Nun ist das sprichwörtliche Kind in den Brunnen gefallen. Die Trikots sind weiß, schwarz und rot und die ersten beiden Viertelfinalpartien sind wohl auch sehr bald ausverkauft. Wir fordern jedoch die Iserlohn Roosters GmbH auf, nicht die Bodenhaftung zu verlieren und zu vergessen, wo man herkommt. Wir würden uns wünschen, dass die Roosters sich in den kommenden Wochen und Monaten Gedanken über eine faire Preispolitik für künftige Playoff-Teilnahmen machen und diese umsetzen.
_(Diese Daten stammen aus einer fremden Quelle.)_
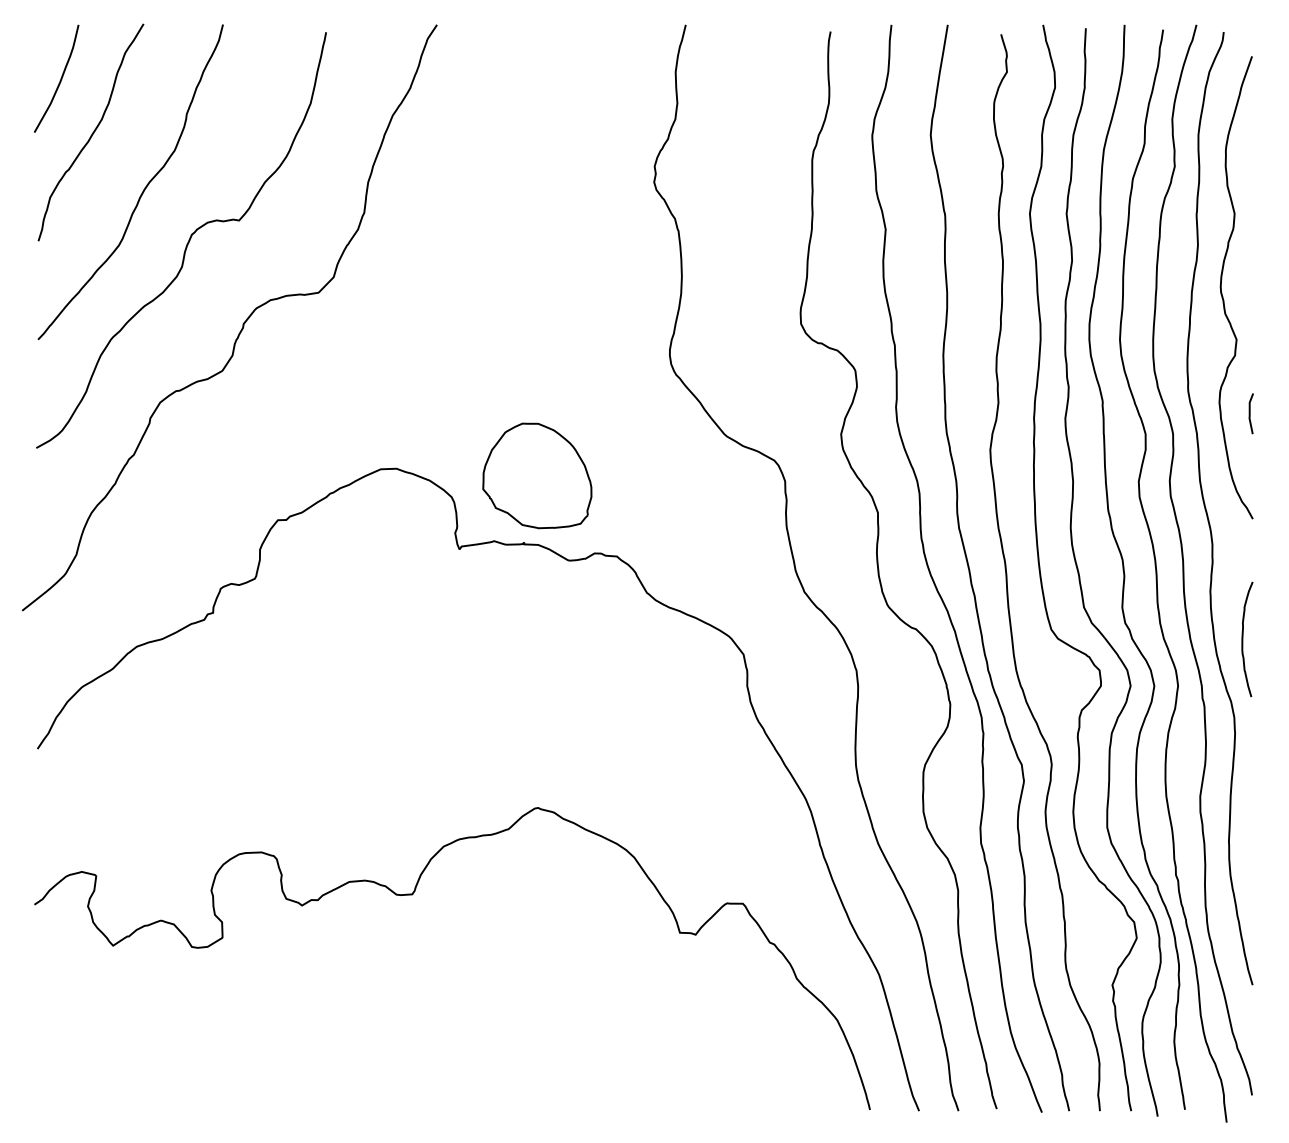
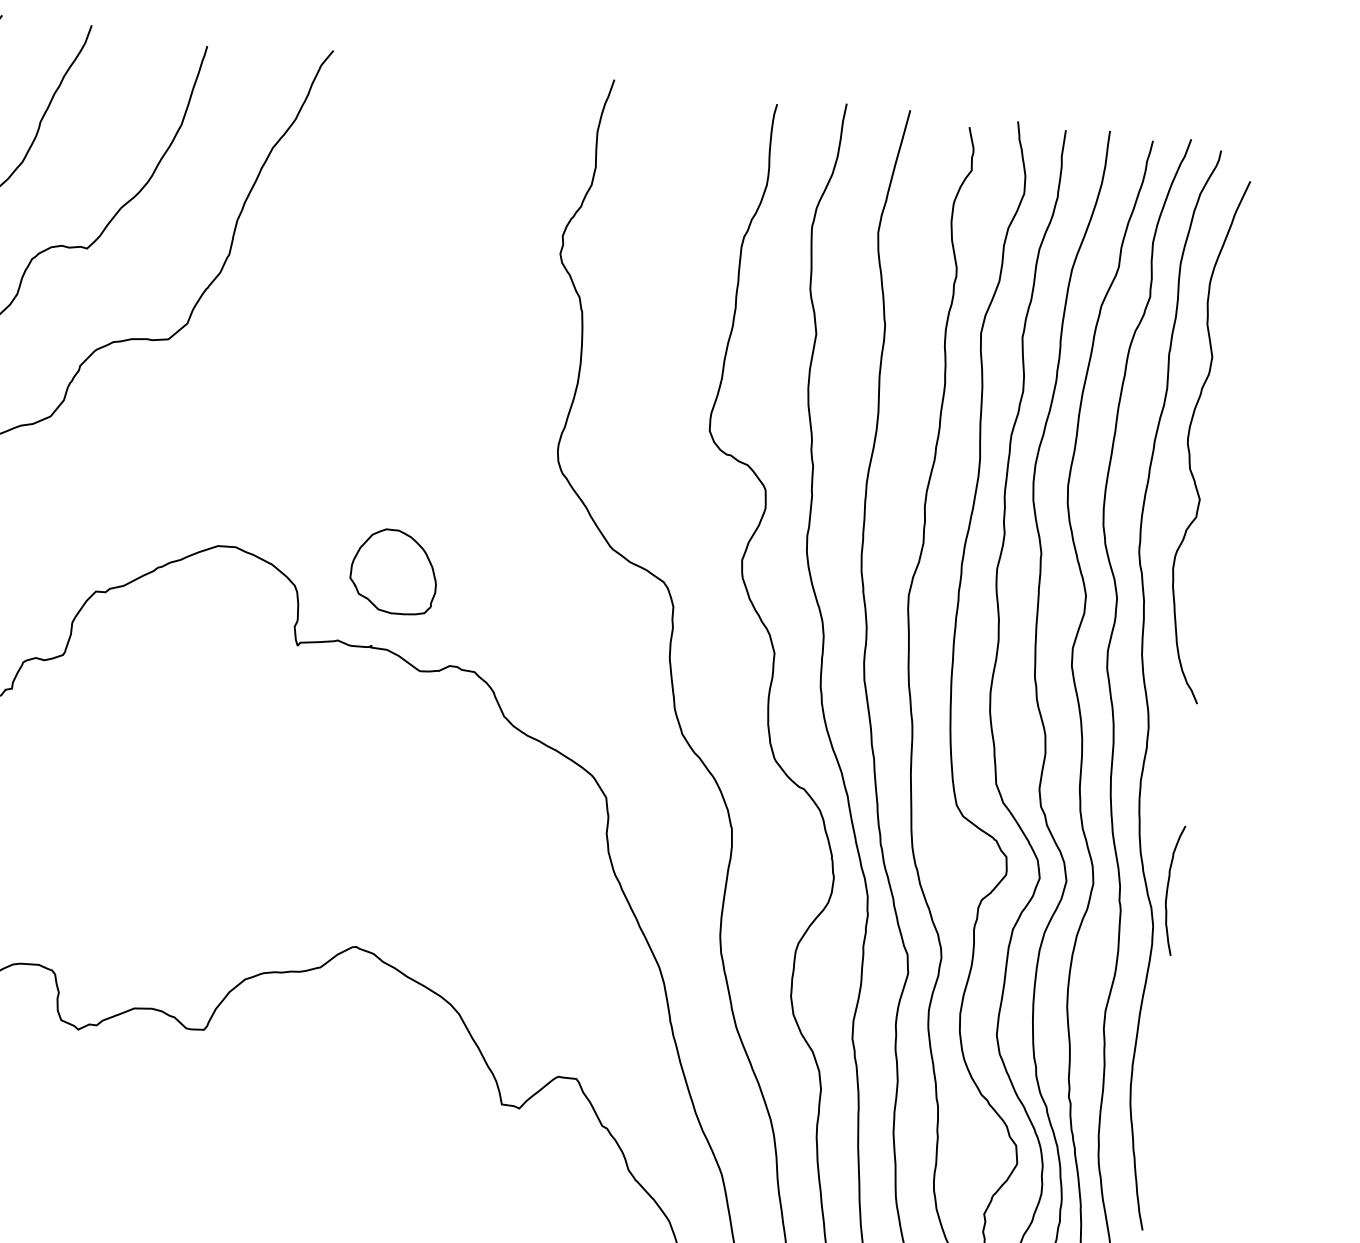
line: (1250, 413) -> (1206, 584), removed
part: (537, 475) -> (394, 571), size x0.7
curve: (1243, 639) -> (1168, 889), moved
Außerdem fordern wir auch sich zukünftig auf die eigene Identität zu besinnen, auf die Farben blau und weiß und auf die Geschichte die 1959 in Deilinghofen begann.

Mit blau weißen Grüßen
Bully Express,
die Sitzplatzkanacken,
Ghostbusters Balve,
IEC-Fans Ihnetal,
Iserlohn Blueliners,
Knallketten Iserlohn,
Outsiders Iserlohn,
Pankratius‘ Erben,
Powerplay Südsauerland,
Sauerländer Bauerntölpel,
Sauerländer Schlittenhunde,
Ultras Iserlohn,
Unschuldsengel Iserlohn,
der Fanbeirat und der Fanbeauftragte der Iserlohn Roosters.